04.07.2013 - 24.08.2013
Hanoi is by far one of the craziest places I ever been too (I can count on one hand the countries I have been to so maybe that is naive of me). Walking out of the airport with my glad wrapped backpack - which seemed like a good idea at the time but turned out to be the biggest pain in the ass as I couldn't cut it open for about 2 hours - Odette and I were hit with a solid wall of heat. We were told it was hot so naturally we were prepared - I was wearing long harem pants, closed in shoes, and a cardigan - the ideal choice of clothing. Once we were kitted up for the weather (at this point I had nearly stripped down to my under wear) we found our hostel driver (who did not speak a lick of English) and we got into his car. At this point we just assumed he was the correct guy as he could say the words of our hostel to us plus the golden words - air conditioning.
Once strapped into the 'death machine' as I have now labelled it with our stunt man driver, we sped off at about 100km an hour ignoring all road rules which are non-existent in Hanoi anyway and were on our way to the hostel (we hoped). We had not slept in about 24 hours so our brains were a bit fuzzy, but after about 2 minutes on the roads we were wide awake and holding the side doors for safety whilst our driver had an arm out the window like he does this everyday (which we have come to learn that he and everyone else in Hanoi does). The one rule in Hanoi when it comes to driving and walking on the roads is this: Don't Stop. Ever.
Fast forward 40 minutes (our 1 hour 20 minute trip from the airport to the hostel was that much shorter) we finally made it to our hostel. Staying at the Hanoi Backpackers Downtown Hostel was both a blessing and a curse. It is known as the party hostel of Hanoi because apparently the party never stops. We drag ourselves in looking like we just spent 24 awake and 40 minutes in pure fear while all the other travellers are cool calm and collected and enjoying a drink (at 1pm in the afternoon). It is safe to say we both took long showers and made ourselves a little more presentable before facing that crowd again.

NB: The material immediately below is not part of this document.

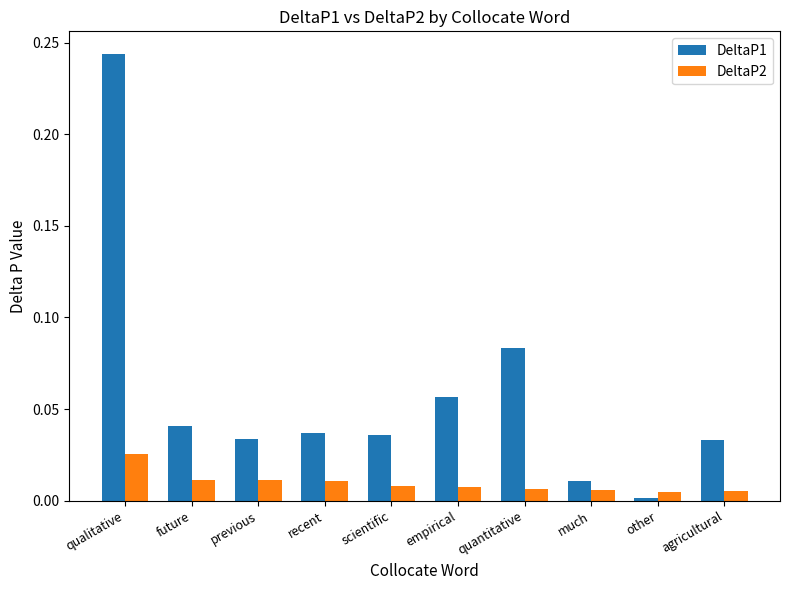

How many bars are there in total?

20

Hanoi is a very interesting place... at first you are very shocked by it. I will admit, before experiencing it, I was very intimidated by it and I was scared to go outside. I couldn't understand why so many travellers were smiley and relaxed... had they looked at the chaos outside the door? Odette and I decided to tackle this place head first (with a trusty map from the hostel that clearly stated all the areas of interest). We stuck to this map for a few days and we had gotten lost a few times, but eventually we both fell in love with the place. Walking the streets you come to realise that not only in this a tourist area, it is a way of life for the locals and they love it. It is all a hustle and bustle of shouting, haggling, car and motorbike horns, and constant chatter but there is a real charm to the area. The famous 36 streets of Hanoi are pretty crazy. Each street has a theme - shoes, fine dress, silk, wooden crafts, propaganda posters, hats, flowers, smoothies, north face bags, books and the list goes on. You can start at one end of a street and reach the other having been offered the same product at least 10 times. It is good fun though as you can haggle your way through the entire street before you realise your at the end with empty hands. To get the real bargains you have to find the shops that are not in the main tourist area. The people are generally nicer and you will be a lot more successful in your haggles.
There are a ton of interesting things to do in Hanoi, and a lot of the travellers I have met rushed through the city and unfortunately did not experience any of them. There are museums, malls, puppet shows, and the famous Ho Chi Minh Mausoleum and all of these are really great and shouldn't be missed, but there is nothing like strolling round a city and experiencing the culture the way the locals do. Eating street food on little plastic chairs on the side of the road, watching morning exercise groups down by the river, heading out of the district and shopping in the local food market, street performers along the lake, or sitting down and chatting to a group of young Vietnamese kids who want to improve their English. These are some of the things I got to experience as I stayed in the city for 2 weeks. I wish I could have stayed longer but I know I will be back as the first time round, the city stole my heart.